» **Task description**
From the herniated disc text below, list every approach that Dr. Ngo's treatment combines.

*** Text provided Section Begins ***

A spinal disc is the cushion between two vertebrae. It has a tough outer ring and a softer center. When the outer ring tears or weakens, the inner material bulges out — that's a herniation. If the bulge presses on a nerve, you get pain, numbness, or weakness wherever that nerve goes: down the leg in lumbar herniations, down the arm in cervical herniations.
Symptoms
Lumbar (low back) herniation: low back pain that radiates into the buttock, thigh, or down the leg. Often worse with sitting, bending, or coughing. May include numbness, tingling, or weakness in the leg or foot.
Cervical (neck) herniation: neck pain that radiates into the shoulder, arm, or hand. Numbness or tingling in specific fingers depending on which nerve is involved. Sometimes weakness in arm or grip.
Thoracic (mid-back) herniations are rare but cause band-like pain wrapping around the chest or upper back.
What causes herniations
Most disc herniations don't come from a single dramatic injury. They develop over years of repetitive stress — bad posture, poor lifting mechanics, sedentary work, weak core. A specific event might be the trigger ('I bent down to pick up a sock and my back went out'), but the disc was already weakened.
Trauma — car accidents, falls, sports injuries — can cause acute herniations. These behave differently and need different treatment timelines.
Genetics matter too. Some people have stronger disc tissue than others, and that's mostly out of your control.
How Dr. Ngo treats herniated discs
First, we confirm the diagnosis. Most disc problems can be identified clinically through symptoms and physical exam, but MRI is the gold standard when needed. We don't treat what we haven't diagnosed.
Treatment combines several approaches: spinal decompression therapy (mechanical traction that creates negative pressure inside the disc, allowing the herniated material to retract), specific chiropractic adjustments to surrounding segments to restore mobility without aggravating the injured disc, soft tissue therapy to release the muscle spasm that develops as your body tries to splint the injury, and rehabilitation exercises to strengthen the muscles that protect the spine.

*** Text provided Section Ends ***
*** Supplied entries Section Begins ***

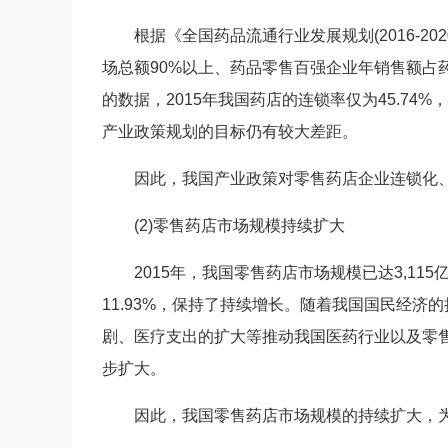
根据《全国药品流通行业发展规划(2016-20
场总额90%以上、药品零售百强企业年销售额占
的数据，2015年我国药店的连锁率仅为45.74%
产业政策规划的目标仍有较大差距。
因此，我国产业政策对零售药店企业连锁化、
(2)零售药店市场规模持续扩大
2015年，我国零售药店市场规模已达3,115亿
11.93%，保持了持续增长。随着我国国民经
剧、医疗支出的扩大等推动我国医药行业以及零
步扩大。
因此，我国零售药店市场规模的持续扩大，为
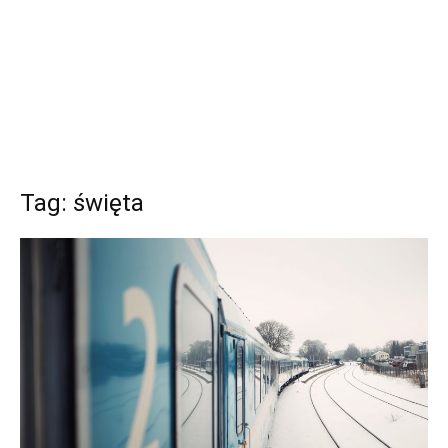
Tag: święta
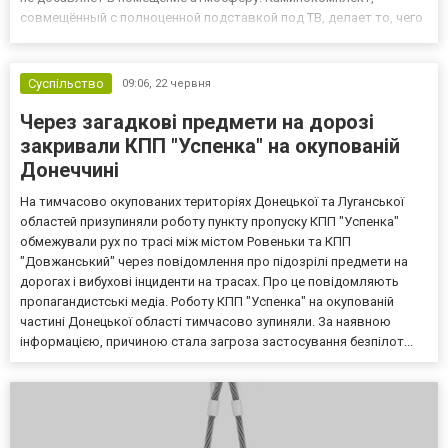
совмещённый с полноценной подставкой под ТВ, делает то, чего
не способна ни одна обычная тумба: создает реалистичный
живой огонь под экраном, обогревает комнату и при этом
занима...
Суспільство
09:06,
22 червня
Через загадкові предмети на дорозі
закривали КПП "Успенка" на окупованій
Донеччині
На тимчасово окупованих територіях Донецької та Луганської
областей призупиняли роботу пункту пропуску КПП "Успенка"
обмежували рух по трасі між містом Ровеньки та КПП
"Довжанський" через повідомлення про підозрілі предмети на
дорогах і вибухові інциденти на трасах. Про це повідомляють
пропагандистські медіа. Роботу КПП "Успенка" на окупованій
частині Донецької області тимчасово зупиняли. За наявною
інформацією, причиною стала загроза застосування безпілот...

*** Supplied entries Section Ends ***
*** Supplied entries Section Begins ***

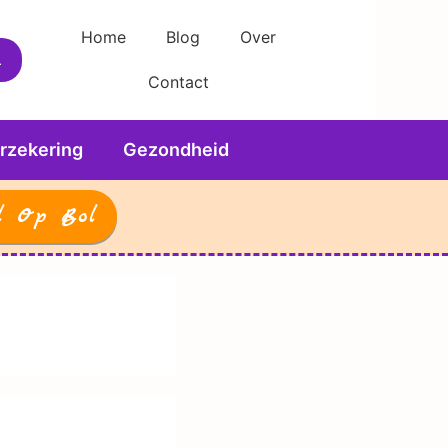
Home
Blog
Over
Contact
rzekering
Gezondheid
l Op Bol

*** Supplied entries Section Ends ***

» **Output of the exercise**
- Spinal decompression therapy
- Specific chiropractic adjustments to surrounding segments
- Soft tissue therapy
- Rehabilitation exercises